Sosok Dimas dewasa itu menatap Rendra, bukan dengan kesedihan, melainkan dengan kebencian.
“Kau nggak ngerti, Kak! Kau hanya melihat sisi Laras yang menyedihkan! Kau harus melihat sisi Laras yang haus darah! Dia ingin aku menjadi tumbal yang sempurna! Kau ingin membawaku ke atas, tapi aku lebih suka di sini! Di mana aku kuat! Di mana aku punya ibu!”
Suara Dimas yang dewasa itu menggema di seluruh rumah, terdengar seperti guntur yang terendam.
Rendra tersentak mundur, melihat Dimas dewasa yang tampak mengancam itu. Anak itu kini menjadi perwujudan dendam Laras yang kedua, dendam dari darah yang tertindas.
Laras (melalui Rani) menjelaskan dengan suara yang mendesak.
“Dimas adalah dua hal: jiwa yang tertindas, dan kemarahan yang diciptakan oleh air. Kau tidak bisa membawanya keluar sekarang. Jika kau membawanya keluar, kemarahannya akan menghancurkan desa.”

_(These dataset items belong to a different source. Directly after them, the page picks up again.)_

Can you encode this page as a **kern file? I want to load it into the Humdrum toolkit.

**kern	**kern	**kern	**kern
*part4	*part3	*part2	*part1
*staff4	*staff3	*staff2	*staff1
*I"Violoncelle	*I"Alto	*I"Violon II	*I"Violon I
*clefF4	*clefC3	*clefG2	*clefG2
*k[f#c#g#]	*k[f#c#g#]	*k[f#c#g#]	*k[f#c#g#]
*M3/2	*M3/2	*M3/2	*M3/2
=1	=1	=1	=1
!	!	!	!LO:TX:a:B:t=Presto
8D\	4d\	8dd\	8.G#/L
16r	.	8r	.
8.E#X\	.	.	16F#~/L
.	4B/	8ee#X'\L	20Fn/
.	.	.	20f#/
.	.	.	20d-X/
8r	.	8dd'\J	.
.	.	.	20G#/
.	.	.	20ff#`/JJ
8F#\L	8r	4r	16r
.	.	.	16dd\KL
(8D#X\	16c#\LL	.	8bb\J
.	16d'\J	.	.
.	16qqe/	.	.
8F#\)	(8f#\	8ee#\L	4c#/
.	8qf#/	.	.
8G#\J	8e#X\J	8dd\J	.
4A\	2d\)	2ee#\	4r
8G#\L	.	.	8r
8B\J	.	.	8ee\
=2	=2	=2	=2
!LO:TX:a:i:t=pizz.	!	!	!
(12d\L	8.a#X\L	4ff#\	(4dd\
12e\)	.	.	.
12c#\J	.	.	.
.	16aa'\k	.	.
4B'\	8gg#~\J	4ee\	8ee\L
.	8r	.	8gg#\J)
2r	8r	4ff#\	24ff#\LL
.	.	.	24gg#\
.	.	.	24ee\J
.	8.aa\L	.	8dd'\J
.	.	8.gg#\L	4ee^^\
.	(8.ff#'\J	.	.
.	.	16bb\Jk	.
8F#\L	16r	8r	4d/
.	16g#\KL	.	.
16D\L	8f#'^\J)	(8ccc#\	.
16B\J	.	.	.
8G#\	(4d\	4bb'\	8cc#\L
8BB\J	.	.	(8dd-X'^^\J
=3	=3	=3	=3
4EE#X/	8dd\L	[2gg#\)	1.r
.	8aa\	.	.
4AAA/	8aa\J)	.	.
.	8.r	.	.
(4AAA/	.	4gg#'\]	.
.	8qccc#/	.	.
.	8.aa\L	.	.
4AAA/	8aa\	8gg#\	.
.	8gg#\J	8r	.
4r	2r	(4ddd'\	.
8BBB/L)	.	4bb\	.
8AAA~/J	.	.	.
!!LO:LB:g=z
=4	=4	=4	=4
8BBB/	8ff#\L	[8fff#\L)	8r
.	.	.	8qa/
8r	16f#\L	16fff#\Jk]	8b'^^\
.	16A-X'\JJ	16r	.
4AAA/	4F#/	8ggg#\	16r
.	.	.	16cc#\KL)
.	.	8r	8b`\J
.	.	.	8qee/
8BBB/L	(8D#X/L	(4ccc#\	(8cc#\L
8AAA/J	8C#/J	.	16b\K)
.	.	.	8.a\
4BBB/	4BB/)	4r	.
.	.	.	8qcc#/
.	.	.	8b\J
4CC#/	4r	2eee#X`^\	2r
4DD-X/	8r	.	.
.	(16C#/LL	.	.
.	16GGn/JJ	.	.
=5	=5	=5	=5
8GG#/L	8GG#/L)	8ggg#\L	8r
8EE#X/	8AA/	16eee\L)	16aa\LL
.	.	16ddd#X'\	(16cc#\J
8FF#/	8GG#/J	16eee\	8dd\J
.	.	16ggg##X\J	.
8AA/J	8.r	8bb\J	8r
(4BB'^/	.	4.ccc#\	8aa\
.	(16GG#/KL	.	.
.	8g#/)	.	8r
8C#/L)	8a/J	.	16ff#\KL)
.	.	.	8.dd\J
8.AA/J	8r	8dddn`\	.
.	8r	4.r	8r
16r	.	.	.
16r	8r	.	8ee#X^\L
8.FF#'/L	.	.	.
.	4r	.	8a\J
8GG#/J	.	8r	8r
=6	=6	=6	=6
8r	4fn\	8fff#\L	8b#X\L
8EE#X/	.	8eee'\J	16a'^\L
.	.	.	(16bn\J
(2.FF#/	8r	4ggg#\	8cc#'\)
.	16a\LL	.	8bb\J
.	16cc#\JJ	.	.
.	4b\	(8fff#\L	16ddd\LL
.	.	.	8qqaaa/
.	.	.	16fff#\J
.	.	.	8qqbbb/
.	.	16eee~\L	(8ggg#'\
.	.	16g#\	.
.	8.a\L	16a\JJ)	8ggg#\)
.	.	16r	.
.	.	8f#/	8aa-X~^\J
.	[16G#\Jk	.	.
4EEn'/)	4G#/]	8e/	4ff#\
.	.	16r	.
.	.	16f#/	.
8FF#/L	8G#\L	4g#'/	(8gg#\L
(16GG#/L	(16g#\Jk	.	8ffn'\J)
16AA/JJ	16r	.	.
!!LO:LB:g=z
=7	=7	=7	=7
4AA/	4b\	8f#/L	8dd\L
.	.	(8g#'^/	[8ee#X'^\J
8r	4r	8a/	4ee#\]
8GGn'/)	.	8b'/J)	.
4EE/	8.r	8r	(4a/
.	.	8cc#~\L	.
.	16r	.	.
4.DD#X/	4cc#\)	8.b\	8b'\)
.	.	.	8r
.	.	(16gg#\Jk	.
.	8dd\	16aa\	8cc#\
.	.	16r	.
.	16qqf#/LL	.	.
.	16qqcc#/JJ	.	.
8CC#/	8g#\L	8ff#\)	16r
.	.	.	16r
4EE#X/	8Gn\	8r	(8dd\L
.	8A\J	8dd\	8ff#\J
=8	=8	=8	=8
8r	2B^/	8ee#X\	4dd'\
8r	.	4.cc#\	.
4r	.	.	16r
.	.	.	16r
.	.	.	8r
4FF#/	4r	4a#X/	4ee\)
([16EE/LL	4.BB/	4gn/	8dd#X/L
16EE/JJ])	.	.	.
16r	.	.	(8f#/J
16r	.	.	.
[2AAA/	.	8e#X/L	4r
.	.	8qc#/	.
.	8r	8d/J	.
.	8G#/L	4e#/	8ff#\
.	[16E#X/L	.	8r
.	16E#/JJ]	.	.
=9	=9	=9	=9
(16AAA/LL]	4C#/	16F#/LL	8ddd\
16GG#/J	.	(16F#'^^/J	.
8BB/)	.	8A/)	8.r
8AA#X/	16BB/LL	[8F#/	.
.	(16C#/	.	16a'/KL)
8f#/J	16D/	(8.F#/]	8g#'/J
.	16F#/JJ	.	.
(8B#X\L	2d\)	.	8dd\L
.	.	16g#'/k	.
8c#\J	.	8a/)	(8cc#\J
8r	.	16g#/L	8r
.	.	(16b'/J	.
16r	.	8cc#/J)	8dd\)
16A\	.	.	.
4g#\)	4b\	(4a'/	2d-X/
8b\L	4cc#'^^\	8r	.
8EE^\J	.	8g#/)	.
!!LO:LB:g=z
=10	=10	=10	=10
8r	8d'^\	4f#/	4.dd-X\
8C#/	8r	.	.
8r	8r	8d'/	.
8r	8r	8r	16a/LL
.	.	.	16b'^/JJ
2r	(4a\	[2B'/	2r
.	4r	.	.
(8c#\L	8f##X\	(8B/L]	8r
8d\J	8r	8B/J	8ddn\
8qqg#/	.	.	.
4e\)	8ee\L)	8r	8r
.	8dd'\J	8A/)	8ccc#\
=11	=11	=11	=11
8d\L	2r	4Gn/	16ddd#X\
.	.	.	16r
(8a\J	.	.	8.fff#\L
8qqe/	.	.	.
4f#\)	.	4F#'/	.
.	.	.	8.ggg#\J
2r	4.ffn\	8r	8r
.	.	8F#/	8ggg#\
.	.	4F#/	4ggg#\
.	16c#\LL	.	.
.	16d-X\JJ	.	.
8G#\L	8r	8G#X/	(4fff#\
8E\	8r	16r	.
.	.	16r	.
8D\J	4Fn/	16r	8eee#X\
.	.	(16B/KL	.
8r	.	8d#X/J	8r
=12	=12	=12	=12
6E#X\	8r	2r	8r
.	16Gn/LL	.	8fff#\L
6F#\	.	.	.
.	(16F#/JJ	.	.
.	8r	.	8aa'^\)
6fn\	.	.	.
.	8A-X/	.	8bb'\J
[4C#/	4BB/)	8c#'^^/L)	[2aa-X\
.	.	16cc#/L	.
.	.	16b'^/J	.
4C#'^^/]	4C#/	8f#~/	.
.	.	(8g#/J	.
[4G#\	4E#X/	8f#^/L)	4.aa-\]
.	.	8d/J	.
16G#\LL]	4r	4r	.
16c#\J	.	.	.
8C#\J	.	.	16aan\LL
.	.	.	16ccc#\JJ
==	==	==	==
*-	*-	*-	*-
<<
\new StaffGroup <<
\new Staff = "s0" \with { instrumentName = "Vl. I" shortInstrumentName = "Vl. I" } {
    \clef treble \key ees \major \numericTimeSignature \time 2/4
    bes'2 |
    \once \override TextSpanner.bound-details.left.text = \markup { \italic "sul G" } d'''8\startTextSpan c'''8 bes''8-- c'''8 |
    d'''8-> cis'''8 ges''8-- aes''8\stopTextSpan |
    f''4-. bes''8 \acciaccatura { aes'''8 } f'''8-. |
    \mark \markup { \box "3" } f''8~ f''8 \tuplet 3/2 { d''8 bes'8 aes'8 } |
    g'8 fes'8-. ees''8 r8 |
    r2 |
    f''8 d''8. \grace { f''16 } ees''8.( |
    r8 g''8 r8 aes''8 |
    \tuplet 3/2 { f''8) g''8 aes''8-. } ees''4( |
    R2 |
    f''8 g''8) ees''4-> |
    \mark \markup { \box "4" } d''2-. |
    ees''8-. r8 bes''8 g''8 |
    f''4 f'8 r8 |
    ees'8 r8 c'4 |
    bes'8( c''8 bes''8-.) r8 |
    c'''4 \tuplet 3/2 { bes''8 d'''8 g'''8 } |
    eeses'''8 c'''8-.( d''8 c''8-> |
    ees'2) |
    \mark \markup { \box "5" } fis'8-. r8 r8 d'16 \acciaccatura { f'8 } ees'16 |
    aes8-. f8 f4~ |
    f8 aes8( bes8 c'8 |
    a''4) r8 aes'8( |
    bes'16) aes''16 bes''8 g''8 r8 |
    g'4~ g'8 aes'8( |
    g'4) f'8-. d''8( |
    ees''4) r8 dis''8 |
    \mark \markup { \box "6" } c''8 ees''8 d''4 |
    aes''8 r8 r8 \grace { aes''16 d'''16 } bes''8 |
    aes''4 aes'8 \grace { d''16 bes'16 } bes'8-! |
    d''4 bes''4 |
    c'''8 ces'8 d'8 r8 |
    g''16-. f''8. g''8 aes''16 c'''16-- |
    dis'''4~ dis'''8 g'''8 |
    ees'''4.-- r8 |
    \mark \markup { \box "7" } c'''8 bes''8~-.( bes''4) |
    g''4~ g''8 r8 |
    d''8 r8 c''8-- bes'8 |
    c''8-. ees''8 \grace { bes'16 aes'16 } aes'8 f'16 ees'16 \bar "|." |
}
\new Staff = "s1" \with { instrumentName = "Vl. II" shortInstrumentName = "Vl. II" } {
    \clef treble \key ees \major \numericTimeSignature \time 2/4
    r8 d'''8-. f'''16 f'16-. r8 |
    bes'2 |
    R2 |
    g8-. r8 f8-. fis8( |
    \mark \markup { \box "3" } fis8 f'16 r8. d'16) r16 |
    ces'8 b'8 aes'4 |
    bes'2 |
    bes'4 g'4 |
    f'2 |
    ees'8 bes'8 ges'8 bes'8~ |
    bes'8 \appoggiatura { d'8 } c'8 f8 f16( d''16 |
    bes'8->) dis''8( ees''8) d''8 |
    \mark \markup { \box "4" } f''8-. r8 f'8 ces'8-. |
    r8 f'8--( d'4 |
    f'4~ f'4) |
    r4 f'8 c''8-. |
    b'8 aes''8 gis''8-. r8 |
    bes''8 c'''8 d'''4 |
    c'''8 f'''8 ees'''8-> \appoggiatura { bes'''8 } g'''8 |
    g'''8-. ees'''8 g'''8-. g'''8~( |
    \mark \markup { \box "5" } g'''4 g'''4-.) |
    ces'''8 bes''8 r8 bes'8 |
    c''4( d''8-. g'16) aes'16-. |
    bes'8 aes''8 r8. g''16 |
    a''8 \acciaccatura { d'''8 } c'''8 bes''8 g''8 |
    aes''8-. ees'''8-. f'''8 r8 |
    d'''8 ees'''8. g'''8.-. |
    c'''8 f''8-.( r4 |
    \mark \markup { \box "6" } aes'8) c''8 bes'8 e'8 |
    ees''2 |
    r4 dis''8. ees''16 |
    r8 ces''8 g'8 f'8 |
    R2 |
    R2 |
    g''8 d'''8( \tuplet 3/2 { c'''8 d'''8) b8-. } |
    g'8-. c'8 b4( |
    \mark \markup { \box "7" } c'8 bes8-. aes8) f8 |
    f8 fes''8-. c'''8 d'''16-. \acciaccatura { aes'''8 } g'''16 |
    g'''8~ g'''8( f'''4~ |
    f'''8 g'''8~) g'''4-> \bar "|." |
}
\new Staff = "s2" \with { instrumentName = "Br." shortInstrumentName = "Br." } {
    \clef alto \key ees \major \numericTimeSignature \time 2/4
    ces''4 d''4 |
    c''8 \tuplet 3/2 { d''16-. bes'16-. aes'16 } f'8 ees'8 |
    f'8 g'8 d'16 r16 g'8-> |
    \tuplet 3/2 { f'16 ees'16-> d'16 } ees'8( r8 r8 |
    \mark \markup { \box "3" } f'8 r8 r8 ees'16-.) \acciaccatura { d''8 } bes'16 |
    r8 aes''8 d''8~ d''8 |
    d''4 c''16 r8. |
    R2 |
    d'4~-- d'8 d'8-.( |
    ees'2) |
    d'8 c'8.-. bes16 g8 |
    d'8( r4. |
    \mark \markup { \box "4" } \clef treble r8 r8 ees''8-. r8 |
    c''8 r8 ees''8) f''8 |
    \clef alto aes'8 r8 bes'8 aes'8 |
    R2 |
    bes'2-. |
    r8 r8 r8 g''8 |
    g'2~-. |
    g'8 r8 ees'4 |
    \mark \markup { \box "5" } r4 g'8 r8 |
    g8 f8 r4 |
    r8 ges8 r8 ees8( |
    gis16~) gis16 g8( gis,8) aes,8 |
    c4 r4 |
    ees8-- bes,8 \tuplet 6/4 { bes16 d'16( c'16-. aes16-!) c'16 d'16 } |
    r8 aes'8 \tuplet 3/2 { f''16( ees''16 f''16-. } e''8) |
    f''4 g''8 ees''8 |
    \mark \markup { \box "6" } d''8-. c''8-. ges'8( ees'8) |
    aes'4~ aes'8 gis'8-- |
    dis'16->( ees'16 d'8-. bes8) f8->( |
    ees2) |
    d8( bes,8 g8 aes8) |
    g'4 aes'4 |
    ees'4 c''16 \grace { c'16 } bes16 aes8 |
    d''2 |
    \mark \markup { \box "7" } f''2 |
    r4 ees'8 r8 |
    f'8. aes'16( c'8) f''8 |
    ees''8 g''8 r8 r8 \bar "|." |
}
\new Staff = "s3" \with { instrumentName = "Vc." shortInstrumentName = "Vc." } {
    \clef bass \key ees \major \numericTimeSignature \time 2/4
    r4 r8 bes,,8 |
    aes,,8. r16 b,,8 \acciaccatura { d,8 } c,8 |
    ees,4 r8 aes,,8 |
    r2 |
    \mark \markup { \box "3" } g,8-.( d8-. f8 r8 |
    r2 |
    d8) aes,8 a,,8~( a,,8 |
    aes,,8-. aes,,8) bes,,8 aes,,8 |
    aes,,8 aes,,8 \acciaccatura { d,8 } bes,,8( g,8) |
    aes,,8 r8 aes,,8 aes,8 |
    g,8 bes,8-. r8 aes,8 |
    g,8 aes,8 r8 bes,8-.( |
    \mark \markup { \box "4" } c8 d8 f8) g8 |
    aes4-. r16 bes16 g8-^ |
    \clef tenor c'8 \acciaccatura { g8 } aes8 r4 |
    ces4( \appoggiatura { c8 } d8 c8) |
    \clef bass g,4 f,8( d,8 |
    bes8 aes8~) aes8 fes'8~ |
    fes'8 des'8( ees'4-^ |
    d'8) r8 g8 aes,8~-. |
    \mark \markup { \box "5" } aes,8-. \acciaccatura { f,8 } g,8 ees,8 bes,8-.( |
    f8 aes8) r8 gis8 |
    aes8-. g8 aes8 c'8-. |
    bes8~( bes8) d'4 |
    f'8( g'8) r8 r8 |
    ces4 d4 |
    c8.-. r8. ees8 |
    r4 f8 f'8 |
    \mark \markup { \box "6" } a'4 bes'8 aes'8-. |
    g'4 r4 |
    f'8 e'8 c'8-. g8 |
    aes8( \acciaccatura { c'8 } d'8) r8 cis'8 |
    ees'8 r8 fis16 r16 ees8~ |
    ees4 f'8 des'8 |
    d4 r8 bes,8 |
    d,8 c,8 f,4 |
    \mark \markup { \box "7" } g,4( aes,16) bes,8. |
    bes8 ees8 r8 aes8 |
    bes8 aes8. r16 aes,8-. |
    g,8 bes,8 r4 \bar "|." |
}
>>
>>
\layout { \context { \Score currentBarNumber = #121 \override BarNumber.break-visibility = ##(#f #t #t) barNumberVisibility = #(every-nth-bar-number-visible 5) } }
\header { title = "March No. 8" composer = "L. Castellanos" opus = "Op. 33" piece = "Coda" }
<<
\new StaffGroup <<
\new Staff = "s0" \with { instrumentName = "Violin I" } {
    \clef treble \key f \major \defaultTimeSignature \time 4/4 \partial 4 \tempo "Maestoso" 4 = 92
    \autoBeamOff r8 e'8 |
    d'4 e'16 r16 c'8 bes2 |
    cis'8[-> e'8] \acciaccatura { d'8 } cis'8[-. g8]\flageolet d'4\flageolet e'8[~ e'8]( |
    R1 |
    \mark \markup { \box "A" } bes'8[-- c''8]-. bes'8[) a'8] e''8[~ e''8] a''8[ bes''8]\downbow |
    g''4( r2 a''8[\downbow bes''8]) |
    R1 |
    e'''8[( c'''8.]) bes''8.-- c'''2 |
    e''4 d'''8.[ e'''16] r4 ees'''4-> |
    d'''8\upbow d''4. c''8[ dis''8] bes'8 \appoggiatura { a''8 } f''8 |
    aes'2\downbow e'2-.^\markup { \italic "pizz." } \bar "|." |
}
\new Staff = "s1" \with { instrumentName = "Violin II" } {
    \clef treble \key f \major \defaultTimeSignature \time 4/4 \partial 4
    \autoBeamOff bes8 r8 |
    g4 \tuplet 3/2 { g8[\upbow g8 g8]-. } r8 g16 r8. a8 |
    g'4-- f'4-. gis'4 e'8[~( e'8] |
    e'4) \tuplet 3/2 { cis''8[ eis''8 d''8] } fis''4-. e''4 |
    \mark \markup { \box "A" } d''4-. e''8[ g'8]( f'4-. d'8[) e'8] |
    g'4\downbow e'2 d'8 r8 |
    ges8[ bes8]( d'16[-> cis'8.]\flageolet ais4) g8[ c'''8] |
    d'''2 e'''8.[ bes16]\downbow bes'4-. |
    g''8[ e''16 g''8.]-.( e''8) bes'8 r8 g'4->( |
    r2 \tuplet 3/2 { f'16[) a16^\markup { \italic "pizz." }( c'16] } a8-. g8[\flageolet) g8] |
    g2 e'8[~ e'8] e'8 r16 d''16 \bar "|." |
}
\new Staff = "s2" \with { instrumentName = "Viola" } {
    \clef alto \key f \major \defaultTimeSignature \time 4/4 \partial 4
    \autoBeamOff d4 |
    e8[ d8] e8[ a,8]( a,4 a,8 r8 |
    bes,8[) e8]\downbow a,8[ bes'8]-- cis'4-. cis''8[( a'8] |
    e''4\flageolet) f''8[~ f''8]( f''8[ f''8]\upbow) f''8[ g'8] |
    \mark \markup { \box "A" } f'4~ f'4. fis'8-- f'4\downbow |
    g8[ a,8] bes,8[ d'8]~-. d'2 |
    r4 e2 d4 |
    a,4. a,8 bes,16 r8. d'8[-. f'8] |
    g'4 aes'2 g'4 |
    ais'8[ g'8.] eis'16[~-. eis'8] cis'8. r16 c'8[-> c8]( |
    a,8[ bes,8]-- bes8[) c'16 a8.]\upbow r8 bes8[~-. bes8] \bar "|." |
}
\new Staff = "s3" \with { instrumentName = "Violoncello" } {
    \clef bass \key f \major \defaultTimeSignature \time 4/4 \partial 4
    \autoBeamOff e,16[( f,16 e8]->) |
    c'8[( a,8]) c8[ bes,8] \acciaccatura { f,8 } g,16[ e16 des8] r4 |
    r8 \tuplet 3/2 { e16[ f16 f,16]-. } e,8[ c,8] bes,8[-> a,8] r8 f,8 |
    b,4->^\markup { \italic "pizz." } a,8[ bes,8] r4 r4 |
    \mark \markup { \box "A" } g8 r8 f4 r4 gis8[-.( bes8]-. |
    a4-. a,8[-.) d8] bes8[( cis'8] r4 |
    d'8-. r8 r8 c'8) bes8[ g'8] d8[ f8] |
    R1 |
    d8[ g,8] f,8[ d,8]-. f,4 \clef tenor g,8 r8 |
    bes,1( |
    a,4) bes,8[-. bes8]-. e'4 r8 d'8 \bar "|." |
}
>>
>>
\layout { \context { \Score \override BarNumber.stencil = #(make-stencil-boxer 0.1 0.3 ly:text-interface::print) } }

“Tapi aku tidak bisa meninggalkannya!”
“Kau tidak akan meninggalkannya,” kata Laras. “Dia akan tetap di sini sampai kau menyelesaikan tugasmu. Aku akan menjaganya.”
Laras kemudian menunjuk ke arah pintu. “Sekarang, pergilah. Nyai Melati sedang melakukan Ritual Terbalik di atas. Dia mencoba menarikmu keluar. Kau harus cepat, sebelum ia mengorbankan dirinya terlalu jauh.”
“Bagaimana aku bisa kembali?”
Laras memejamkan mata, dan air yang menetes dari tubuhnya semakin deras.
“Tenggelamlah. Tenggelam di dalam airku. Kau akan terbangun di dunia atas, di tempat di mana kau meninggalkan Dimas.”
Rendra tidak punya pilihan. Ia harus mempercayai adiknya yang kini berbagi tubuh dengan entitas yang kejam.
Ia mengambil roll film basah itu, mencengkeramnya erat. Ia menatap Rani untuk terakhir kalinya.
“Aku akan kembali untukmu, Rani. Aku berjanji.”
Rani/Laras tersenyum dingin.
“Kau harus kembali, Mas. Atau kau akan menjadi bagian dari kami. Air di sini akan mengingatmu.”
Rendra berbalik, tidak melihat lagi ke bayangan Dimas dewasa yang marah. Ia berjalan keluar dari rumah Laras.
Ia berjalan ke tengah-tengah air hitam. Ia mengambil napas dalam-dalam, mengambil udara dingin yang berbau lumpur.
Ia berlutut di air yang setinggi pinggangnya. Ia melihat ke bawah, ke wajah-wajah samar yang bergerak di air. Mereka semua menatapnya.
Rendra membiarkan dirinya jatuh. Ia menenggelamkan dirinya ke dalam air yang terasa seperti darah yang sangat dingin.
Ia merasakan keheningan total menyelimutinya. Suara-suara Rani dan Dimas menghilang. Hanya ada sensasi tenggelam yang tak berdasar.